The trade and what it cost him
McCain said the trade hit him hard in the moment. He recalled being on the bus with the Sixers when the news came through, then learning minutes later that he was being moved to Oklahoma City, which left him crying immediately. He also said his teammates initially thought he was joking before realizing how serious it was, and that made the moment even tougher.
What makes that bus scene land harder is what McCain was carrying into that ride. He had not played a full, healthy NBA season. Not once.
A torn meniscus ended his rookie year after 23 games, when he had been averaging 15.3 points and was the Rookie of the Year favorite. Then a torn UCL in his thumb cost him the start of his second season before he had played a single game. Two catastrophic, consecutive injuries, neither contact-related.

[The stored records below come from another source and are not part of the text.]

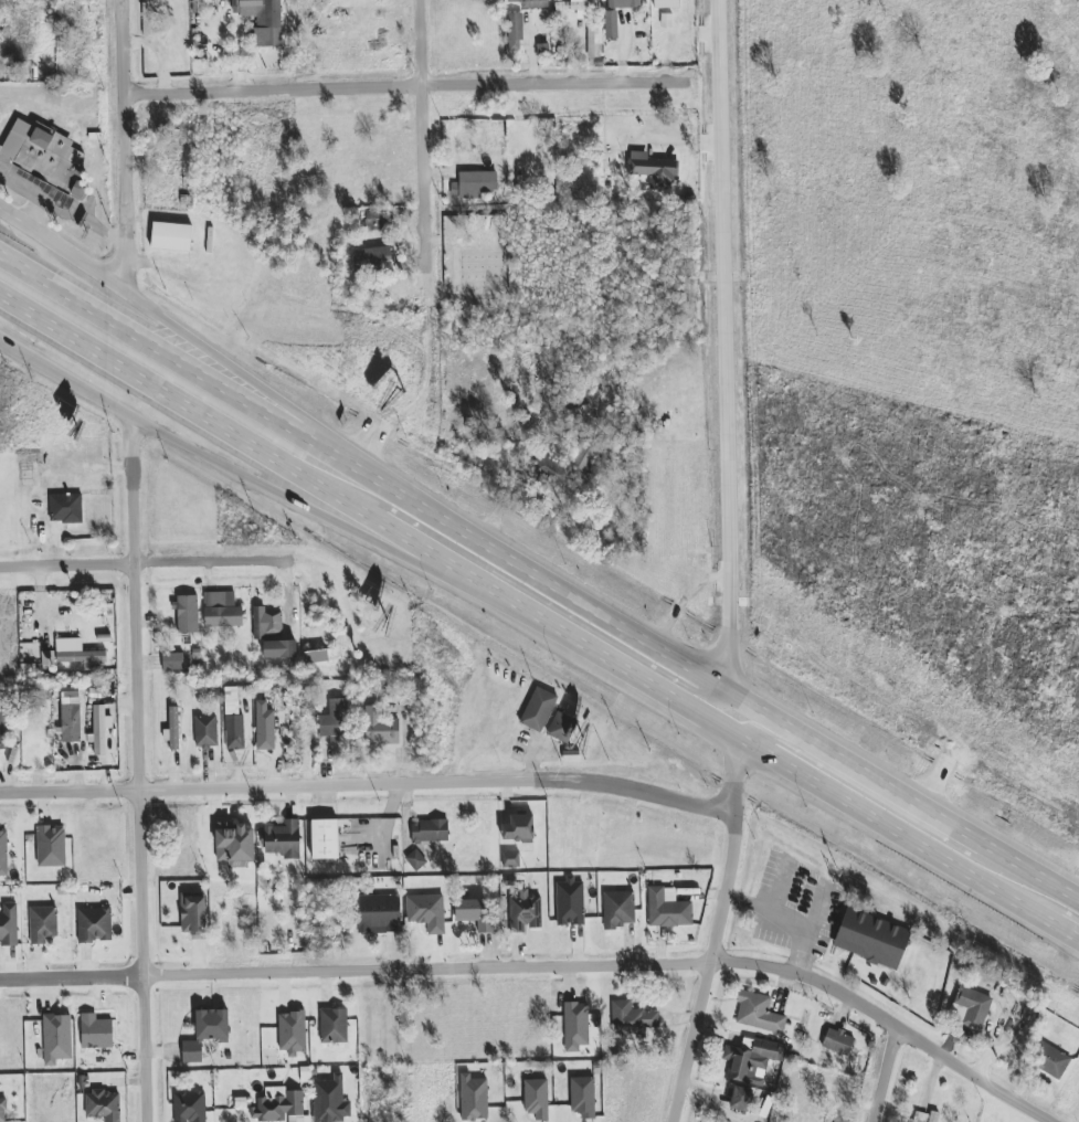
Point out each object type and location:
building: (531, 3)
building: (623, 4)
building: (666, 4)
building: (577, 8)
building: (262, 20)
building: (611, 28)
building: (514, 32)
building: (594, 46)
road: (411, 94)
building: (497, 133)
road: (130, 145)
building: (44, 156)
road: (427, 162)
building: (653, 170)
building: (475, 184)
building: (375, 219)
building: (171, 237)
road: (171, 324)
road: (724, 345)
road: (167, 351)
building: (583, 461)
road: (323, 488)
building: (66, 508)
road: (321, 514)
road: (148, 565)
road: (531, 569)
road: (546, 604)
building: (222, 610)
building: (186, 614)
building: (265, 623)
building: (279, 649)
building: (79, 654)
building: (172, 662)
building: (538, 709)
building: (277, 713)
building: (71, 720)
building: (233, 720)
building: (335, 722)
building: (6, 725)
building: (561, 727)
building: (380, 728)
building: (172, 729)
building: (100, 730)
building: (206, 732)
road: (807, 739)
road: (810, 760)
road: (142, 768)
road: (371, 777)
road: (864, 813)
road: (934, 817)
building: (518, 828)
building: (429, 831)
building: (324, 839)
building: (283, 840)
building: (235, 845)
building: (51, 846)
building: (3, 853)
building: (415, 860)
building: (510, 860)
road: (1030, 875)
road: (779, 886)
building: (570, 902)
building: (667, 908)
building: (618, 909)
building: (427, 912)
building: (524, 912)
building: (474, 913)
road: (817, 913)
building: (379, 914)
building: (193, 916)
road: (788, 921)
building: (43, 924)
building: (9, 925)
building: (94, 925)
road: (719, 930)
building: (871, 939)
road: (548, 965)
building: (973, 1007)
building: (758, 1013)
building: (632, 1020)
building: (333, 1026)
building: (576, 1026)
building: (95, 1032)
building: (292, 1032)
building: (206, 1033)
building: (57, 1038)
building: (838, 1042)
building: (752, 1061)
building: (1052, 1062)
road: (888, 1075)
building: (818, 1082)
building: (583, 1097)
building: (473, 1098)
building: (536, 1099)
building: (739, 1099)
building: (330, 1100)
building: (240, 1104)
building: (103, 1106)
building: (189, 1107)
building: (280, 1108)
building: (3, 1111)
building: (925, 1117)

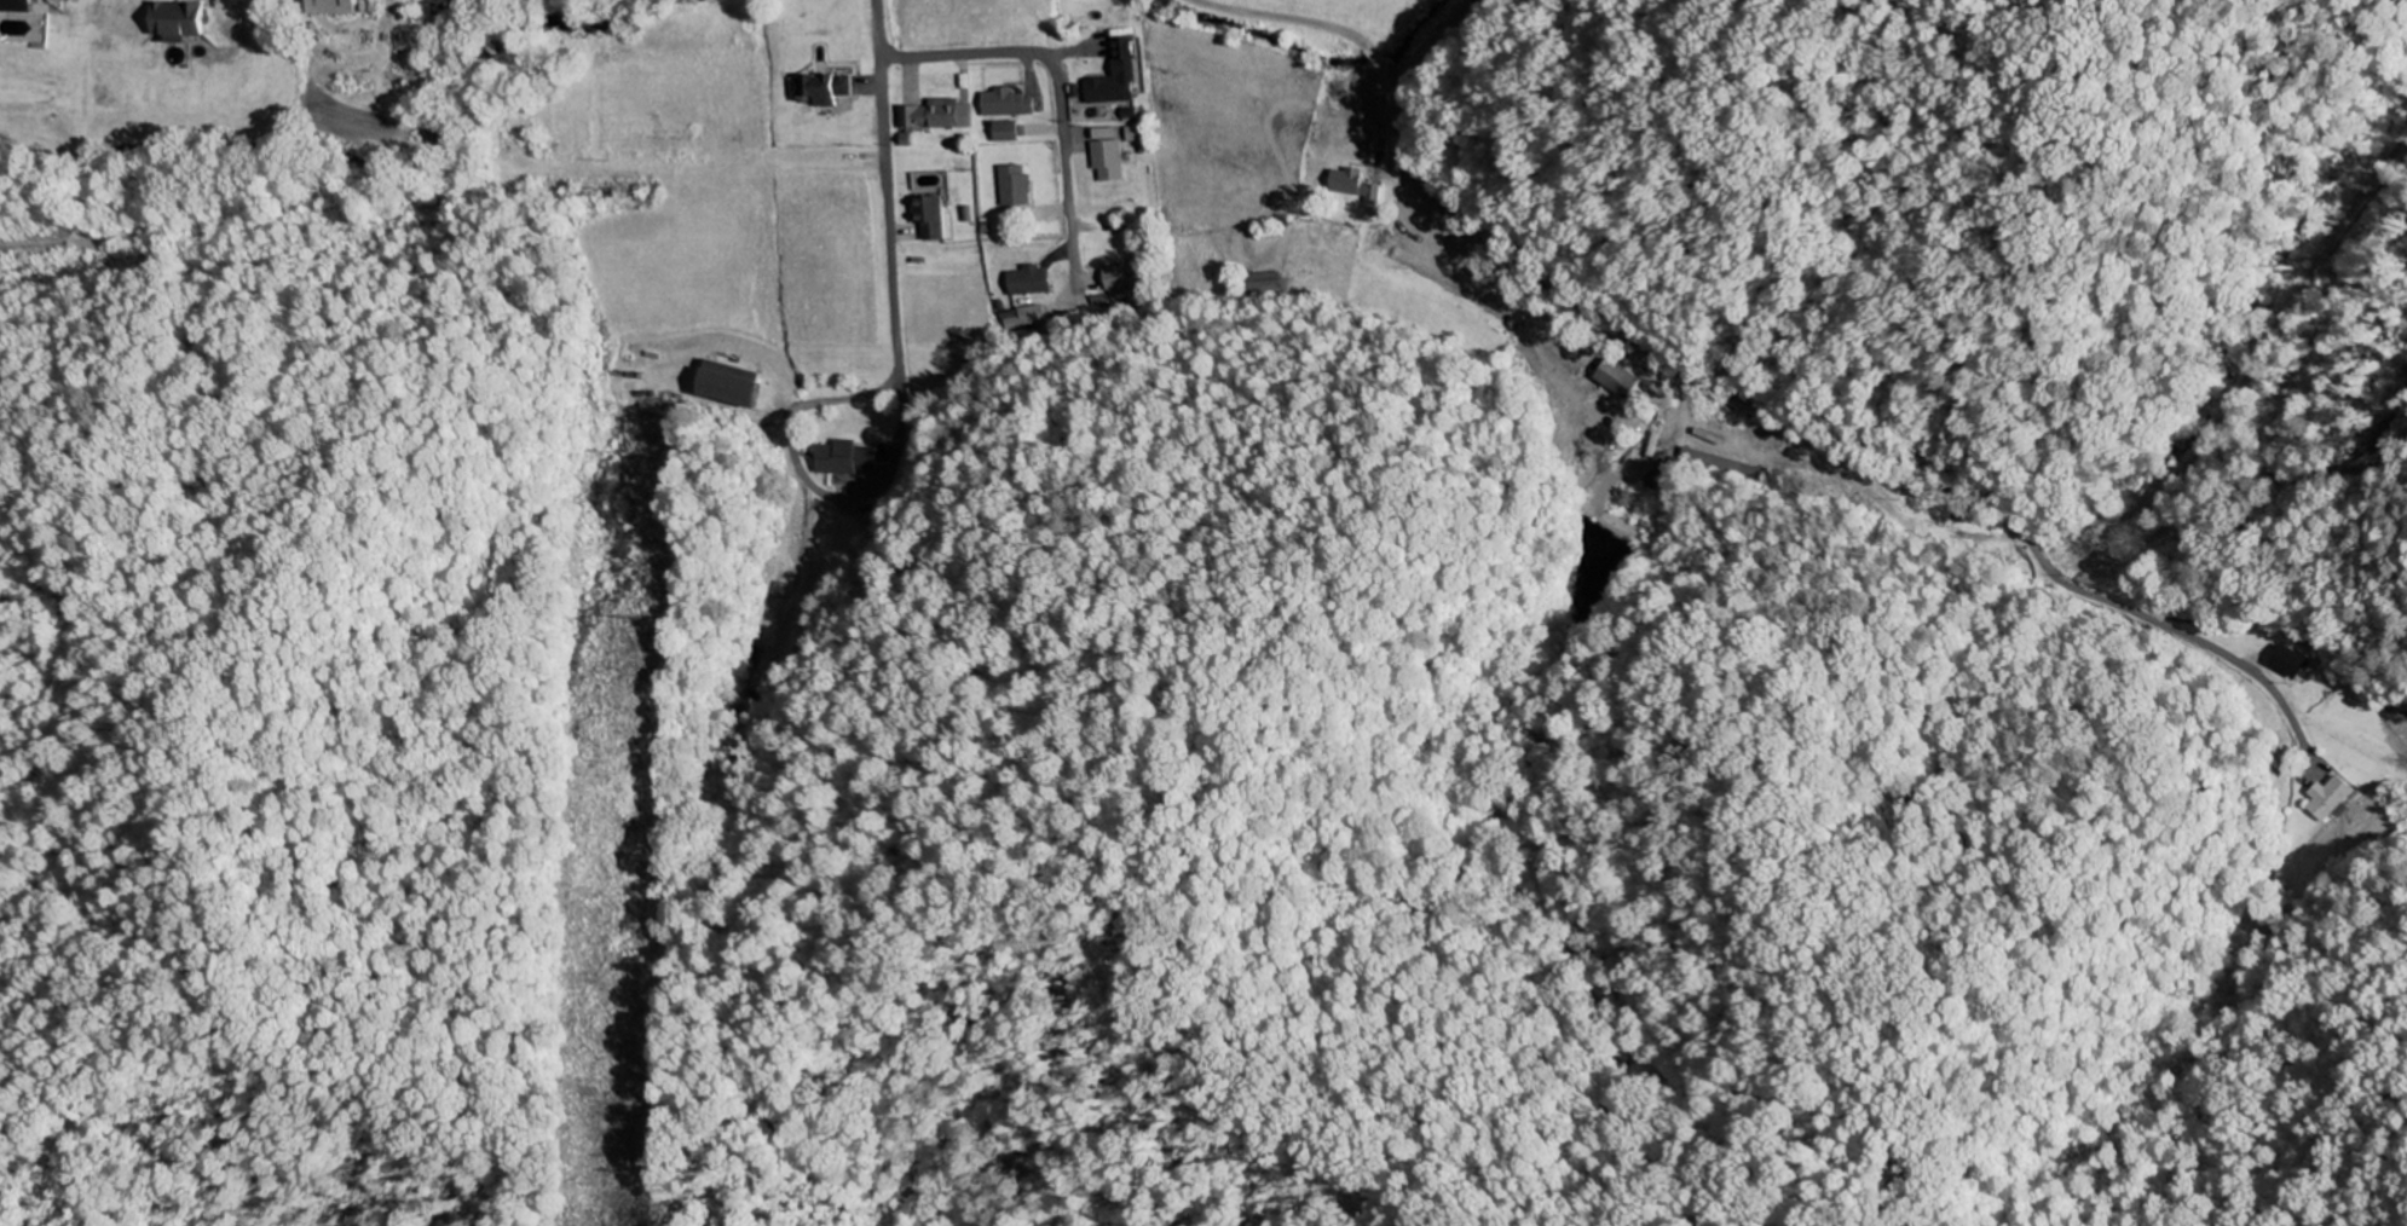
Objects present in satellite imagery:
building: (18, 7)
building: (337, 8)
building: (184, 20)
building: (1118, 75)
road: (1050, 79)
building: (824, 88)
building: (1008, 103)
building: (939, 115)
building: (1007, 131)
building: (1139, 137)
building: (1107, 153)
building: (1014, 186)
building: (1358, 188)
road: (886, 189)
building: (931, 216)
building: (1118, 278)
building: (1029, 281)
building: (1023, 315)
road: (1598, 324)
building: (1615, 379)
building: (733, 385)
building: (848, 458)
building: (2293, 662)
building: (2329, 798)
power tower: (616, 1171)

By the time he worked his way back into the rotation, the Sixers were inconsistent with his minutes. Then he was gone.
Morey was not selling high on a healthy player at his ceiling. He was selling after the organization had never seen that ceiling from the floor.
That reaction added another layer to a deal that already had plenty of drama. Morey had previously described the move as “selling high” on McCain, a comment that sparked plenty of discussion around Philadelphia and beyond.
What Morey meant and what reporters noted at the time was not a slight at McCain’s talent but a statement about asset value: OKC had come to Philadelphia with an aggressive offer, and Morey believed a late first-round pick plus three second-rounders exceeded what an injury-limited McCain could return to the team in the near term.
“The only higher point would’ve been during his run last season,” Morey said. He even called McCain “a great future bet and a potential great player.”
But the financial dimension was also real moving McCain got the Sixers under the luxury tax line. Both things can be true, and both made the comment sting.
And as for the current trade? The trade has already started to look productive for Oklahoma City, where McCain has found a strong role and confidence. Finishing a game-best plus-28 alongside Alex Caruso and helping Oklahoma City take a 2-1 series lead in the Western Conference Finals.
That kind of impact only adds to the sting for Philadelphia fans, who watched the Sixers’ own bench combine for 15 points in 56 minutes during their elimination against the Knicks, a void created, in part, by the player scoring career-highs in the other conference.
For McCain, though, the message is simple: the past is part of the story, but it does not define the future. Daryl Morey, the man who drafted him, traded him, called it “selling high,” and was subsequently fired, is not part of McCain’s narrative anymore, except as a name he still says with gratitude.
He is focused on turning the trade into motivation without turning it into animosity. In the Western Conference Finals, with a career-high on the board and a championship defense very much alive, that has become the easiest thing in the world to believe.